General Motors consider that a large part of vehicle will be a commodity you share and for this reason have announced a 500M investment in lyft for being in a good shape for deploying, at end, fleets of driverless car. They said : « selling one car to every person with money to buy one is no loger viable ». This point of view have a large impact on the infrastructure and market, in a way it means less vehicles but not too much as many more people like elders will be in a position to access mobility they do not have actually. It means less car on road and travel time more efficient as being spent working. Car2Go CEO who explained he wake up at 4am and back at home at 8pm because of 2:00 of transportation each way is expecting passing part of his working day in his car for being able to have a normal family life.
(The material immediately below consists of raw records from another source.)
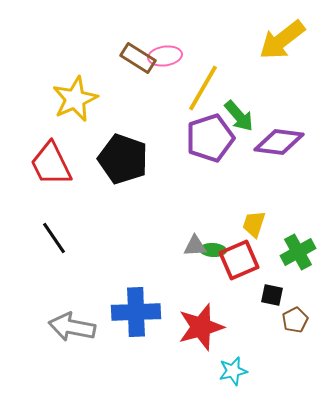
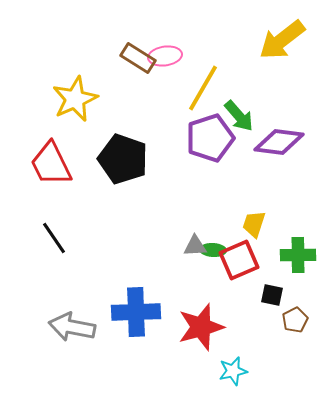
green cross: moved 3 px down; rotated 28 degrees clockwise
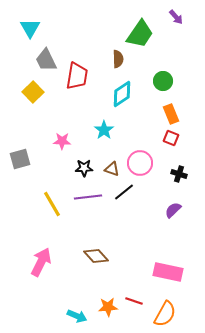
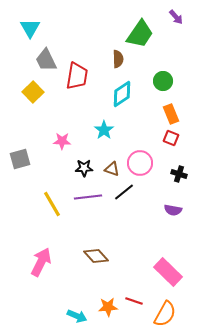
purple semicircle: rotated 126 degrees counterclockwise
pink rectangle: rotated 32 degrees clockwise
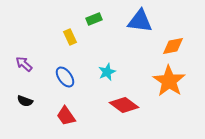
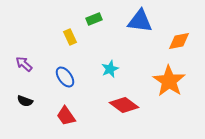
orange diamond: moved 6 px right, 5 px up
cyan star: moved 3 px right, 3 px up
In another hand it will also impact airlines as for short distance up to 10 hours, you can prefer being in a car instead taking a plane.
In an economical point of view, when the price per mile is actually around 0,91$ is would reach the 0,31$ with shared driverless vehicle according to Deloitte which mean transferring value from making car to managing fleets, end-to-end mobility experience & services. This includes a reduction of the taxes revenue link to mobility. Insurance will move from personal liability to catastrophic system failure.
On another hand, for those who consider car as a home extension, they includes smart home connectivity like Volkswagen, Ford but also entertainment systems like cat-theater, tv, network …. according to Ted Cardenas from Pioneer. The car equipment will be more and more important, you have to consider that already these days 65% of people are ready to change car brand to access the techno they want, this is 9% more than past year. The VW e-golf and Budd-e shown at CES contains many of these options and announced as smart phone on wheel. It use gesture recognition and vocal control, includes Qi Charger for phone, USB-C for laptop connectivity… Budd-e is also a extension of you mail box allowing someone to deliver stuff to the car safely.
One of the answer of this dilemma is to consider that mobility will be really a large panel of different services including the driverless car you can own or you can get on demand / share with many more public solutions. Another answer is to consider we are discussing 2 different steps of the vehicle automation : the entertainment first, then the end of the ownership or eventually two market segments depending on revenues. For GM, we are going to see more change in the next 5 years than in the past 15 in the automotive economy.